Sie
kultiviert eine elegante, licht strahlende Form des "Songwritings",
und das in einer Sprache, die außerhalb ihrer Heimat nur von
wenigen verstanden wird: die Norwegerin Kari Bremnes. Mit insgesamt
vierzehn Alben hat sie sich eine beeindruckend große Fangemeinde
ersungen - in Norwegen sowieso, aber auch in Deutschland, trotz der
Sprachbarriere. Sicher, zwischendurch sang sie einige ihrer "viser",
wie es im Norwegischen heißt (die korrekte und ungemein treffende
Übersetzung wäre wohl: "Weisen") mit ins Englische
übersetzten Texten neu ein ("You'd have to be here",
2003), doch die charakteristische Sprechmelodie des Norwegischen ging
darüber verloren.
Das
Publikum, so auch während der Tournee, die Kari Bremnes im vergangenen
Winter durch Norwegen und Deutschland absolvierte, ist, auch dank
ihres Werks, längst reif für die unbekannte Sprache, zumal,
wenn sie so lautmalerisch, sinnlich und bedachtvoll vorgetragen wird.
Kari Bremnes vereint in ihrer Musik - und in ihrer Stimme - zudem
die Merkmale von Songwriter-Pop, Chanson, Jazz und nordischer Gesangstradition.
Sie lädt zum Träumen ein, entführt in die majestätischen
Weiten ihrer Heimat, manchmal aber auch ins eigene Herz.
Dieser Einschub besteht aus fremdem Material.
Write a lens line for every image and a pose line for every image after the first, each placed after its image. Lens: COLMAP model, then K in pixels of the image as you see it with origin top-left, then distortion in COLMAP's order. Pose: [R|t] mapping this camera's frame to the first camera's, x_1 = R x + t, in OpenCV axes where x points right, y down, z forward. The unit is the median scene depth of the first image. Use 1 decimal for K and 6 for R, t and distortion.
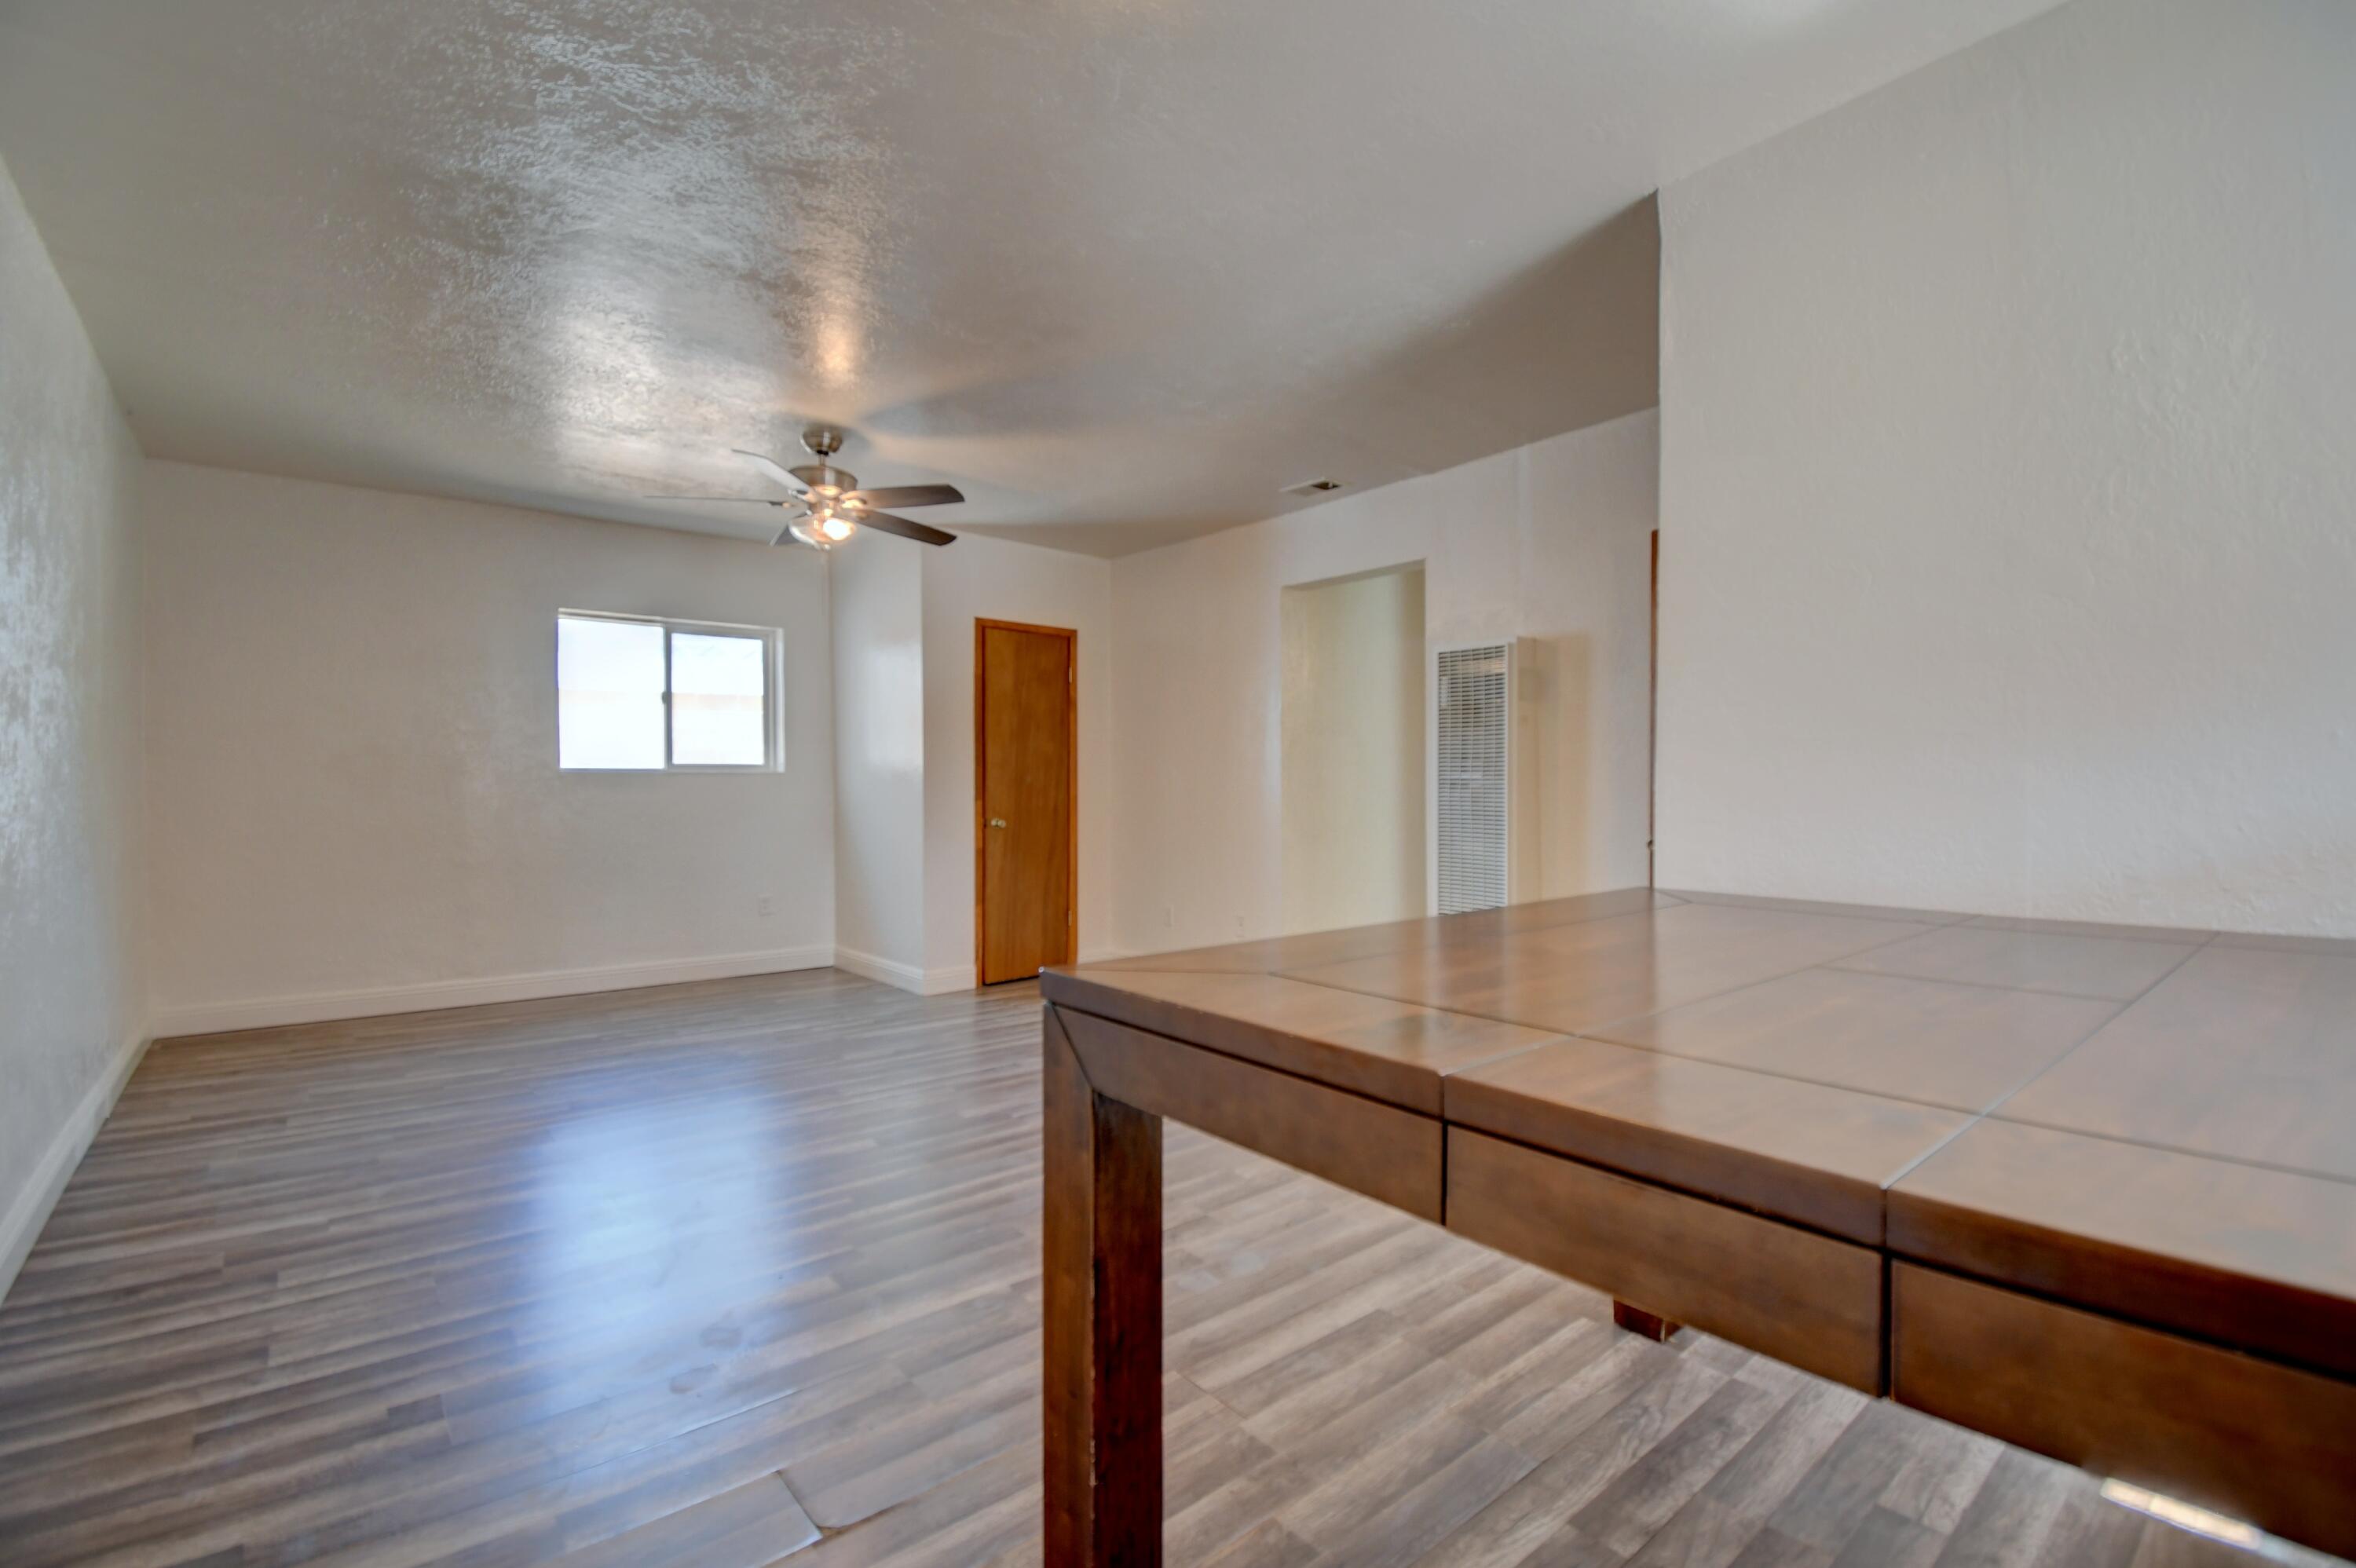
lens RADIAL K [[1050.0, 0, 1178.2], [0, 1050.0, 780.9], [0, 0, 1]] dist [-0.001227, -0.000535]
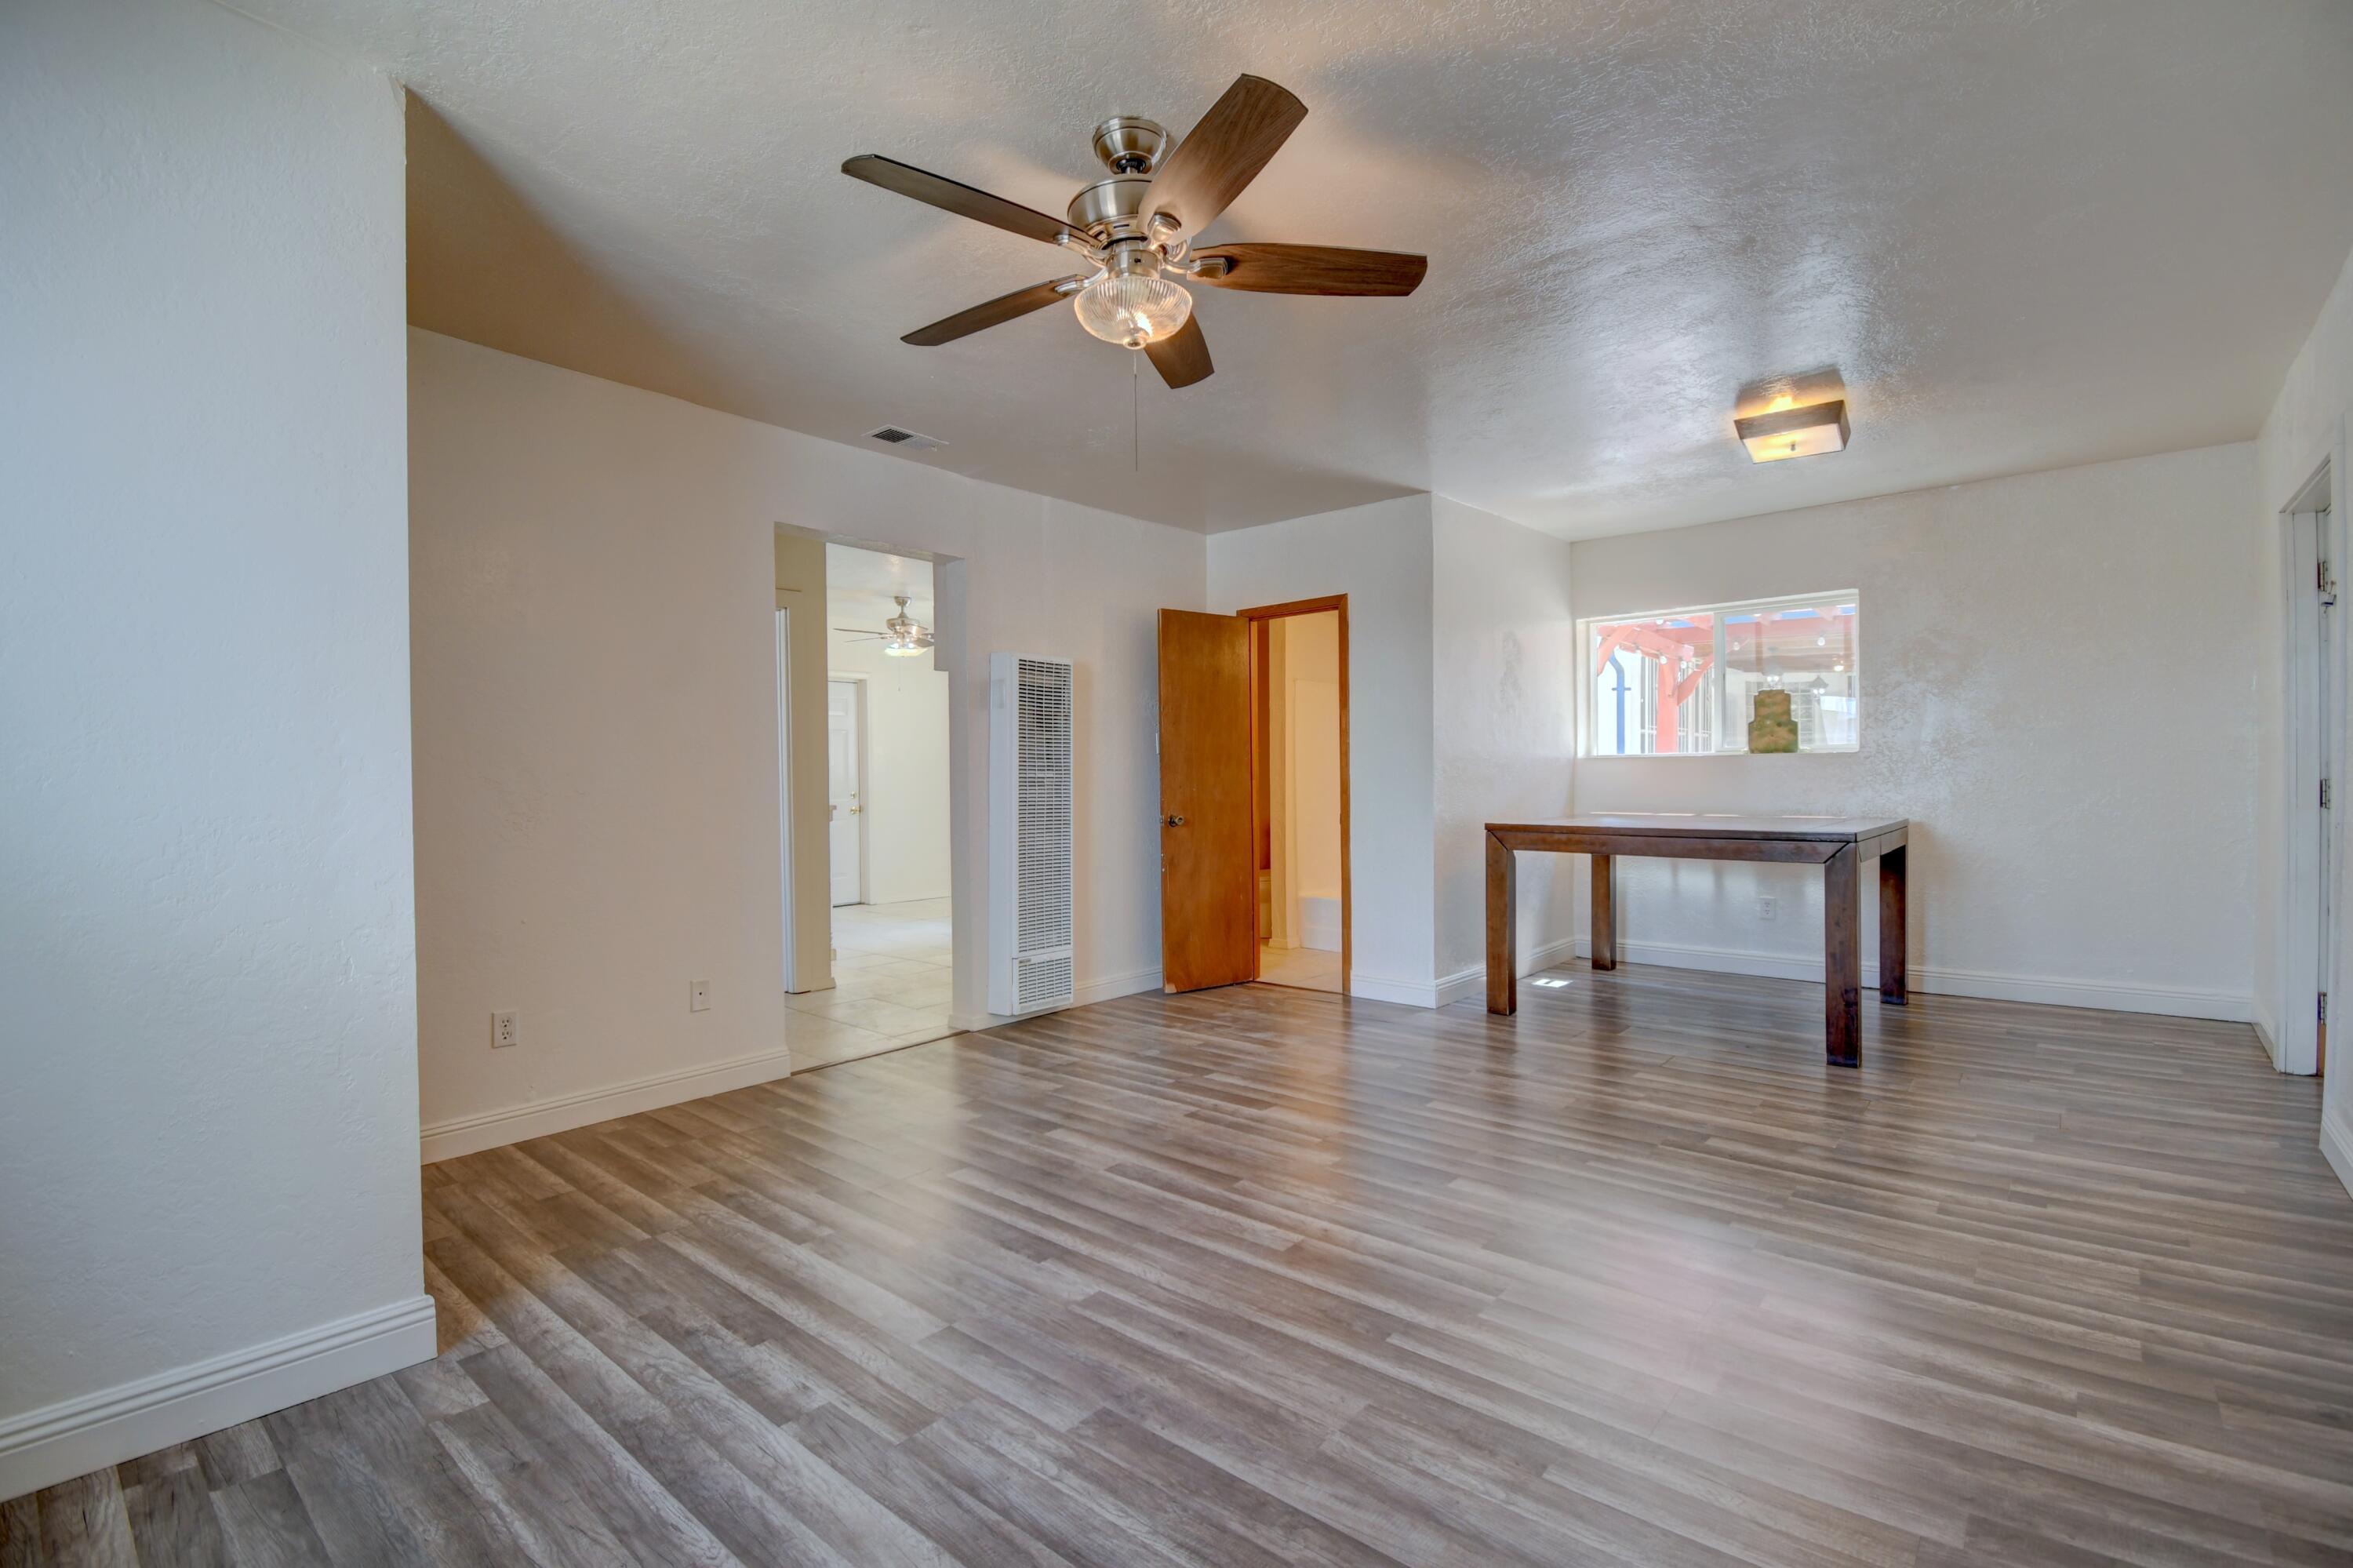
lens RADIAL K [[1048.8, 0, 1176.8], [0, 1048.8, 778.4], [0, 0, 1]] dist [-0.001227, -0.000535]
pose [[-0.157971, -0.006365, 0.987423, -1.534671], [0.016285, 0.999826, 0.009050, -0.015576], [-0.987309, 0.017509, -0.157840, 1.855641]]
Dabei rührt
sie an, ohne rührselig zu werden, denn sie wahrt immer einen
Moment der Distanz zu sich selbst, der es auch dem Publikum ermöglicht,
sich gewissermaßen durch die Musik zu reflektieren.
"Reise"
heißt das nunmehr fünfzehnte Album von Kari Bremnes, das
Liveaufnahmen der erwähnten Tournee enthält. Begleitet von
Bengt Hanssen (Keyboards), Helge Norbakken (Percussion), Halgrim Brattberg
(Gitarre), Sondre Meisfjord (Bass) stellte sie nicht nur "viser"
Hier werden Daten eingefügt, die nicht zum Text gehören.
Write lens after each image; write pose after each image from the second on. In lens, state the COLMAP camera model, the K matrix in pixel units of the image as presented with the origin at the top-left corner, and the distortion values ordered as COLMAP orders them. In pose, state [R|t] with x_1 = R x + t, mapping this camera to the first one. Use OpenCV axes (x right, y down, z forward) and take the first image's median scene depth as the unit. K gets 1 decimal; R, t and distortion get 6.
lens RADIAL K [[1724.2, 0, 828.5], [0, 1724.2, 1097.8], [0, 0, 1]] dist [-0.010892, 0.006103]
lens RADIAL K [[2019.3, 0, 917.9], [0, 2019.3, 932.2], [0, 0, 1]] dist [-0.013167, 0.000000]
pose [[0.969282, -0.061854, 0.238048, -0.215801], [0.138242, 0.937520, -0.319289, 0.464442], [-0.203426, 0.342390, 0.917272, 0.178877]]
ihres aktuellen Studioalbums "Over en by" (Über einer
Stadt) vor, sondern Stationen ihres umfangreichen Repertoires, darunter
auch "Skrik" und "Søvngjengerksen", zwei
Gedichte des Malers Edvard Munch, die Ketil Bjørnstad für
Bremnes' Album "Løsrivelse" (1993) vertont hatte.
Die
Musiker agieren harmonisch und zurückhaltend, bestechen durch
die klare und transparente Linienführung der Arrangements, und
sie erzielen umso größere atmosphärische Wirkung,
je mehr Zurückhaltung sie üben. Oft begleitet nur ein einzelnes
Instrument die souveräne, glasklare und warme Stimme von Kari
Bremnes, oder Sondre Meisfjord setzt zu einem kraftvollen Gesang im
Hintergrund an, der seinen Ursprung im traditionellen joiken'
der Sami hat. In diesen Momenten versinkt das Publikum förmlich
in der Musik, und selbst beim Hören der CD kann dieser Zauber
nachempfunden werden - auch wenn sie das direkte Erlebnis natürlich
nicht ersetzen kann und will.
Und
so geht Kari Bremnes also schon bald auf eine neue "Reise".
Die wird sie auch wieder nach Deutschland führen. Acht Konzerte
sind für den Januar 2007 geplant, außerdem eines in der
Schweiz, im Frühjahr sollen weitere Termine folgen. Ihre Anhänger
erwarten sie schon: die eleganteste unter den nordischen "Songwriterinnen".